The name rose from his subconscious, and he frowned. This was the boy's body. Memories were, for the most part, stored within the brain, though the soul could maintain them to some degree for a time. Perhaps he could still access the boy's memories? There was only one way to find out. He laid back and closed his eyes. His Occlumency was in tatters. If it was merely gone, that would be one thing, but the aspect of his mind that accompanied his soul was at odds with the brain he found himself occupying, creating a distorted mindscape full of cracks and warped versions of the shields he should have had.

The memories were there though. How old was the boy now? A teenager for sure. Third year? Fourth? He was scrawny enough, but as Tom Riddle, he was familiar enough with the effects of malnourishment. Harry Potter could well be a fifth or sixth year for all he knew. Luckily, there was an easy enough way to check. He called forth the information, and the mindscape shifted around him until he found it. His fifteenth birthday would be in just a few days.

He spent a few more minutes poking around. It would take ages to review all these memories. He needed a better plan of attack than to just wade through randomly. First off, he needed to know what had happened to him.

Searching for memories of Voldemort brought a disconcerting series of images. A skeletal form rising from a cauldron. "Bow to death." A strange man in a turban. An older Barty Crouch Junior. Peter Pettigrew. The moniker He Who Must Not Be Named.

Voldemort withdrew from his mindscape with a sigh and stared up at the ceiling. He had no memories of his own beyond those from that Halloween. That suggested that the Voldemort in the boy's memories wasn't him, and yet it was undoubtedly the same magic, the same voice, the same eyes and wand and followers… There was no avoiding it. He, the Voldemort possessing Harry Potter's body, was a horcrux. He frowned. He could hardly claim the name Voldemort while there was another, much more convincing Voldemort out there already. He didn't much want to think of himself as Harry Potter either though. He supposed, grudgingly, that the name Tom Riddle was at least somewhat better than Harry Potter.

What had happened to Potter though? Based on the old woman's ramblings, he could make an educated guess. The Dementor's Kiss. It fit. There was no trace of the boy's consciousness within that mindscape, only memories.

A tap at the window and a screech from Hedwig caught his attention. It was an owl. He opened the window and took the offered letter before it flew off.

Harry,

Dementors were sighted in Little Whinging. They Kissed your cousin. Do NOT leave the house, whatever you do.

-Padfoot

He stared at the parchment. Padfoot. An alias, no doubt.

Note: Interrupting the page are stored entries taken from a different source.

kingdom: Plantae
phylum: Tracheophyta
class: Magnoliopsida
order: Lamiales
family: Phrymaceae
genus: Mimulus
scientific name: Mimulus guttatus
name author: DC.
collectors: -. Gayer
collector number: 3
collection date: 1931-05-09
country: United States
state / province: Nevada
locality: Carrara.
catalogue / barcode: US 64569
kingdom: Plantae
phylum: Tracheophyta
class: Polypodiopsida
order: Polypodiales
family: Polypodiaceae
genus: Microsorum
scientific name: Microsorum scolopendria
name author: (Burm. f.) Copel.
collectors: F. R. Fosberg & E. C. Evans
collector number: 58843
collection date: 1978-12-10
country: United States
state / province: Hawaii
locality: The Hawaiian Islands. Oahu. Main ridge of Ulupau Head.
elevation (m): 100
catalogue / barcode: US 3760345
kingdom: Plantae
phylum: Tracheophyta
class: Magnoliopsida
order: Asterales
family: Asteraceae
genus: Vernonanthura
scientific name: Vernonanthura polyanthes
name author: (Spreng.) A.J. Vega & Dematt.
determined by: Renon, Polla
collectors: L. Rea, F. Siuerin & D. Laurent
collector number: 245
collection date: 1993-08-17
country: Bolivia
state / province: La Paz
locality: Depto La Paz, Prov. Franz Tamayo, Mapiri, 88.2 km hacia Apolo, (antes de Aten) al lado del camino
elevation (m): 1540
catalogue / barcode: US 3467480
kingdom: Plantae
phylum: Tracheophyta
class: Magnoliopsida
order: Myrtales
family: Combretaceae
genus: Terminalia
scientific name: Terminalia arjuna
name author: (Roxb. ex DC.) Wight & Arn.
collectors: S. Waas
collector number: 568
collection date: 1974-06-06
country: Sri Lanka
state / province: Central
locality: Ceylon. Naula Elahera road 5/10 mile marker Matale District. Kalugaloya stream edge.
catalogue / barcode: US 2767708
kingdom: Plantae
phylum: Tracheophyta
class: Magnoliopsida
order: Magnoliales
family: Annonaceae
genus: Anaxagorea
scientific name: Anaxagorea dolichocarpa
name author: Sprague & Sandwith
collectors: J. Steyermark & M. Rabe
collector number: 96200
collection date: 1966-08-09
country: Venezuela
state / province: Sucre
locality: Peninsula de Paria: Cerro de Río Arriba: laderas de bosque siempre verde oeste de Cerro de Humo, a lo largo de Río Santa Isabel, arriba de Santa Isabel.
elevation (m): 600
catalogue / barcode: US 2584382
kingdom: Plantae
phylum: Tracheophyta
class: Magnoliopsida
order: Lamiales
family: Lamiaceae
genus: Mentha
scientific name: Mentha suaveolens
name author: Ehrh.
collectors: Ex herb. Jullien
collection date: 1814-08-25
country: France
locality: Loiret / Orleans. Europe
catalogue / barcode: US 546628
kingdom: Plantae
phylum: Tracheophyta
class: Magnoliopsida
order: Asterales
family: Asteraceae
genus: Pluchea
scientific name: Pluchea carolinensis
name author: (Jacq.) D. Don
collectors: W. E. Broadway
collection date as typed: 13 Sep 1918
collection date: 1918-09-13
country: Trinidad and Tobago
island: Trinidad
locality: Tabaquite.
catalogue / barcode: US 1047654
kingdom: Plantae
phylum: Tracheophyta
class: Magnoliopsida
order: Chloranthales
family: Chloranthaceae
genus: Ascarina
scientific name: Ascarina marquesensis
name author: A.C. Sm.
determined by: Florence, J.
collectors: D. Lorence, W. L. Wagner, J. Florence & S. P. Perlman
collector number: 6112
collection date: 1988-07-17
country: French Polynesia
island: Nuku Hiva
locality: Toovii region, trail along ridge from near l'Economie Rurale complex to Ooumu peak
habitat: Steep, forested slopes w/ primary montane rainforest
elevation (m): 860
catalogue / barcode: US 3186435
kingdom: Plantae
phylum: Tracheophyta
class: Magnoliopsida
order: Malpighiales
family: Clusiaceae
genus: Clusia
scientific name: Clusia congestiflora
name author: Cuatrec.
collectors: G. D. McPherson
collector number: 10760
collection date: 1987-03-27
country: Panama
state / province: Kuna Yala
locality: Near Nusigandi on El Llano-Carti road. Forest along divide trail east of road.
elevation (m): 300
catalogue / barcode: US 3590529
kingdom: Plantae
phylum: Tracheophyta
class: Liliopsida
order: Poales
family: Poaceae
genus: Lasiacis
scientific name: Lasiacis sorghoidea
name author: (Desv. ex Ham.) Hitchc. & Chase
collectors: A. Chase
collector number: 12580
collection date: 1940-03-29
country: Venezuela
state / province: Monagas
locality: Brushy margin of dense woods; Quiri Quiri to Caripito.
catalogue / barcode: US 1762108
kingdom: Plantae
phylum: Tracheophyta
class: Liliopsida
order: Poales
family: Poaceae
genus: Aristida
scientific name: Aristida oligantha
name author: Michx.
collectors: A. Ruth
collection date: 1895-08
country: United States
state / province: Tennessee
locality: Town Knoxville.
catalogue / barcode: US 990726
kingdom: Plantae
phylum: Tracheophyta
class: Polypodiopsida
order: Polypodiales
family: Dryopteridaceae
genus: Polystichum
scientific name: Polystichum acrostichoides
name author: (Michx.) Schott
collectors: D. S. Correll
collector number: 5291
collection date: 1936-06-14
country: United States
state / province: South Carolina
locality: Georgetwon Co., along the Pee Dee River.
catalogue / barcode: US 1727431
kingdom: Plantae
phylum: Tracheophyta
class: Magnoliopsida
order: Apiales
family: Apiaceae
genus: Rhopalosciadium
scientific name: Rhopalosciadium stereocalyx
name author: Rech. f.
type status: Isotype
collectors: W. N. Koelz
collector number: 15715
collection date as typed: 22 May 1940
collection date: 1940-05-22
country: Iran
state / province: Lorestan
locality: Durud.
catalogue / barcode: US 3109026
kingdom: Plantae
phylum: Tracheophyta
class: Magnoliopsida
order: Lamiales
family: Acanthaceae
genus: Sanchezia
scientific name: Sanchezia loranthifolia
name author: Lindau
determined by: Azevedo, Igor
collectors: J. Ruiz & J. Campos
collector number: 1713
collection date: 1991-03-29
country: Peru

He had no intention of going anywhere until he had a plan, so he crumpled the letter and threw it in the waste bin. After a moment, he peered in and saw that it was filled with crumpled copies of the Daily Prophet and other letters. These would probably be a faster means of getting information on the current situation in Wizarding Britain. He glanced at the owl. Hedwig. "Your master is gone," he said quietly. "I don't believe he will be returning."

The owl stared at him and hooted quietly. Perhaps the boy had had a familiar bond with it, perhaps not. Either way, he had no way of understanding the owl himself or knowing if it understood him. Even so, he had a certain sympathy for familiars, so he tried once more. "I'll be occupying this body for now. I will release you if you'd prefer to leave."

The owl gave him a look and ruffled her feathers once more before tucking her head down and closing her eyes. His lips twitched. "Fine." He settled himself at the desk with the contents of the waste bin and began to read.